Skip to content
This repository has been archived by the owner on Feb 8, 2021. It is now read-only.

can't start container which has been run #715

Open
linengier opened this issue Apr 19, 2018 · 24 comments
Open

can't start container which has been run #715

linengier opened this issue Apr 19, 2018 · 24 comments

Comments

@linengier
Copy link

when I start my container "hello", the result is "please create it first".But when I create container "hello", hyperctl output the words ""/hello" is already in use". when I use hyperctl list cmd , there did't outpur anything. It's a bug or hyper not support as docker container? Item /var/lib/hyper/ has the same files as docker.

hyperctl start hello

hyperctl ERROR: Error from daemon's response: The pod(hello) can not be found, please create it first

hyperctl run -d --name hello a7c41708ef58

hyperctl ERROR: Error from daemon's response: Conflict. The name "/hello" is already in use by container 20d8fea07a87785aced03c1e7be26f4fb5b268f958f287619dfce5a2becfea70. You have to remove (or rename) that container to be able to reuse that name.

hyperctl list -p hello

POD ID POD Name VM name Status

@gnawux
Copy link
Member

gnawux commented Apr 19, 2018

looks like some bugs in rollback procedures.

What is the a7c41708ef58?

@linengier
Copy link
Author

a7c41708ef58 is my docker image which pull form my registry

hyperctl images

REPOSITORY TAG IMAGE ID CREATED VIRTUAL SIZE
127.0.0.1:5000/linhaidong/hello v1 a7c41708ef58 2018-01-16 15:50:14 122.8 MB

@gnawux
Copy link
Member

gnawux commented Apr 19, 2018

could you try hyperctl run with another name?

and could you try list all pod and containers? Looks the message shows there is no pod named as hello, but there has already been a container named with /hello

@linengier
Copy link
Author

when hyperd runing, all operation is normal. When I restart hyperd, the hyperctl list cmd can't list container which I create by running hyperctl run cmd.
#hyperd runing:
$ hyperctl list
POD ID POD Name VM name Status
hello3 hello3 vm-EcbpSCOwia running
hello4 hello4 vm-TpUJhFLJsC running
$ hyperctl stop hello3
Successfully shutdown the POD: hello3!

Excerpts from a dataset:

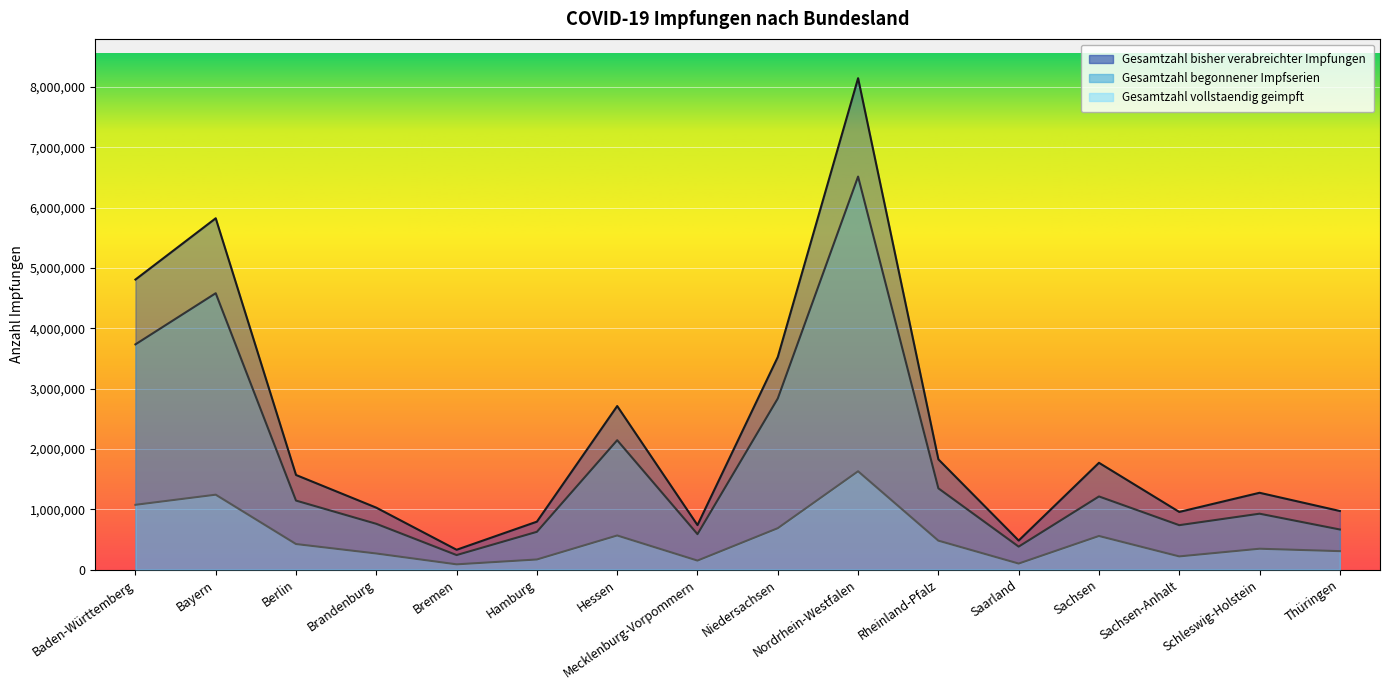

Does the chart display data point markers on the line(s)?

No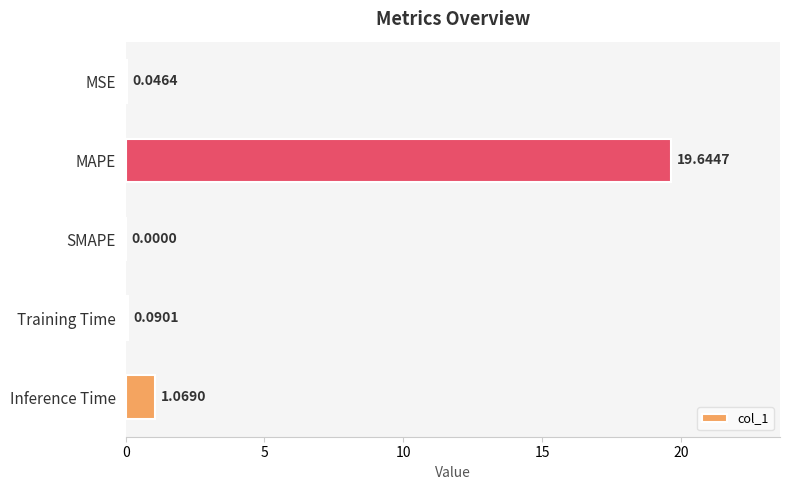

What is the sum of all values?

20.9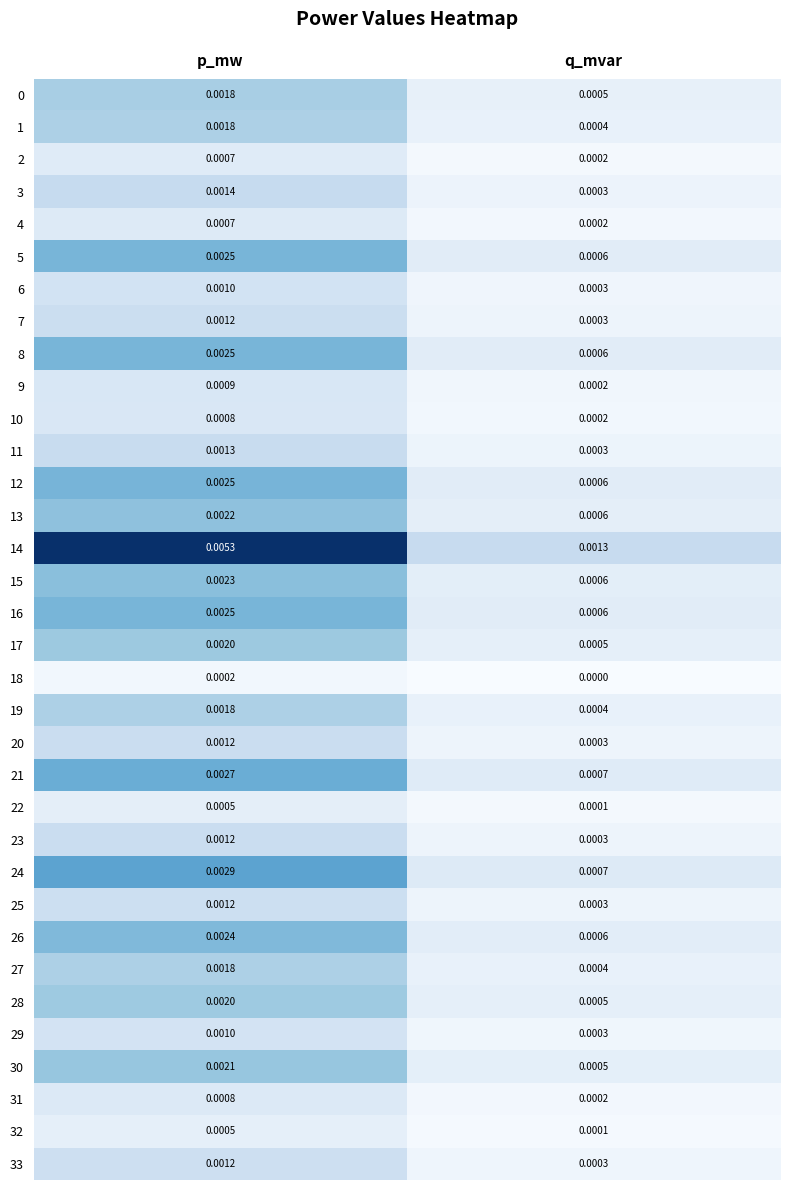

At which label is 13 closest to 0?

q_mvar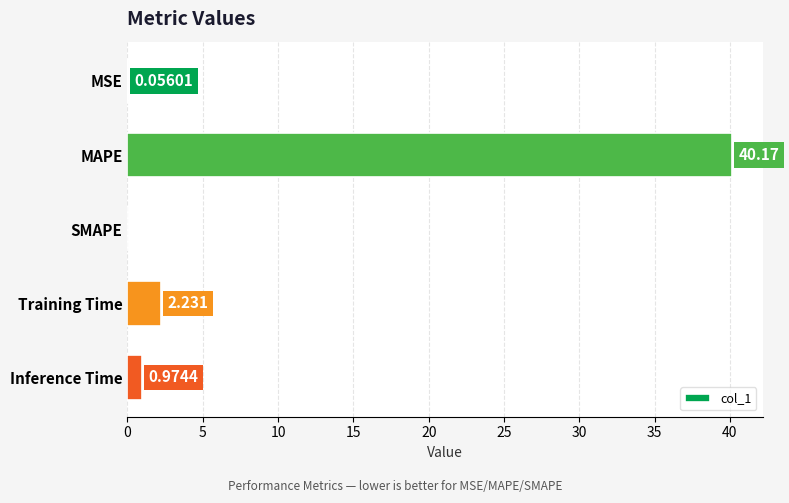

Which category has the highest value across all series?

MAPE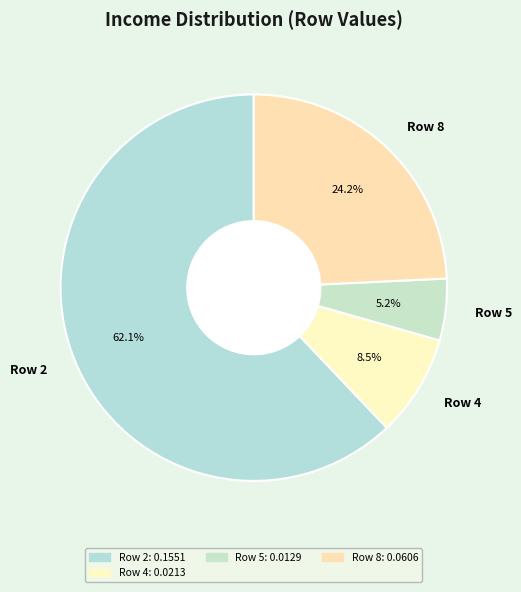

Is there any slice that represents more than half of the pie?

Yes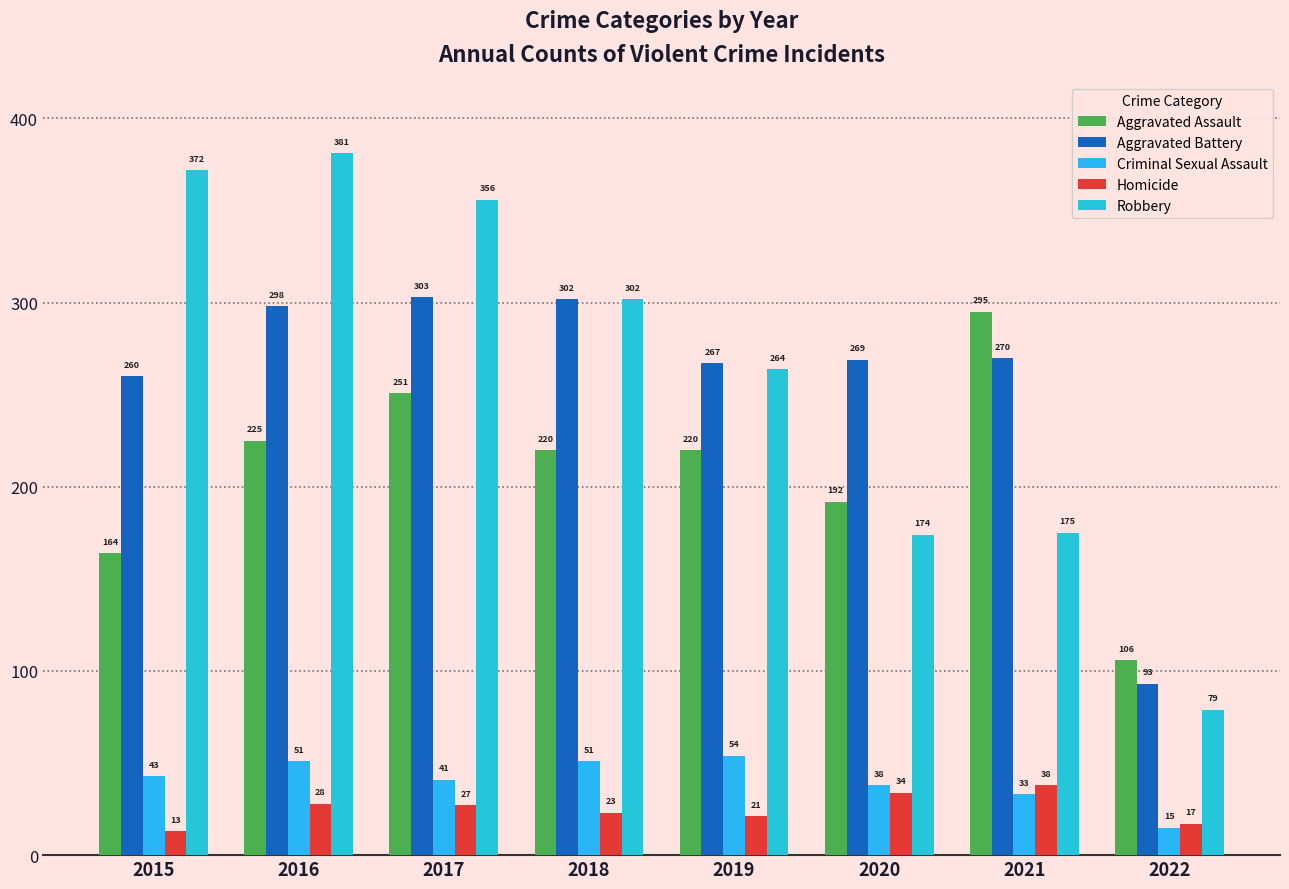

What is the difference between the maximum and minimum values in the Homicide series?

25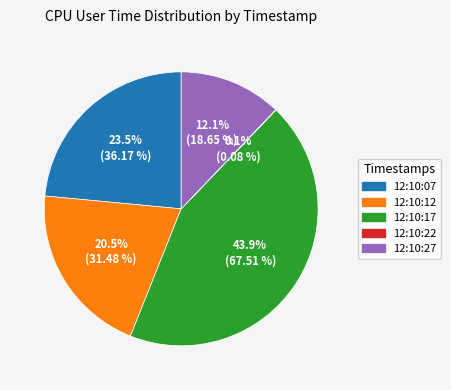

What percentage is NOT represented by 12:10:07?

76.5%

## Directions
[a] Answer these questions using the issue thread:
(i) On what date was the repository archived by its owner?
(ii) What is the virtual size listed for the image with ID a7c41708ef58?
(iii) Which VM name appears for the pod hello4?
[b] Reproduce, word for word, the part of the issue thread that opens with the words containing "and could you" and closes with "the POD: hello3!".

## Solutions to the exercise
[a]
(i) Feb 8, 2021
(ii) 122.8 MB
(iii) vm-TpUJhFLJsC

[b]
and could you try list all pod and containers? Looks the message shows there is no pod named as hello, but there has already been a container named with /hello

@linengier
Copy link
Author

when hyperd runing, all operation is normal. When I restart hyperd, the hyperctl list cmd can't list container which I create by running hyperctl run cmd.
#hyperd runing:
$ hyperctl list
POD ID POD Name VM name Status
hello3 hello3 vm-EcbpSCOwia running
hello4 hello4 vm-TpUJhFLJsC running
$ hyperctl stop hello3
Successfully shutdown the POD: hello3!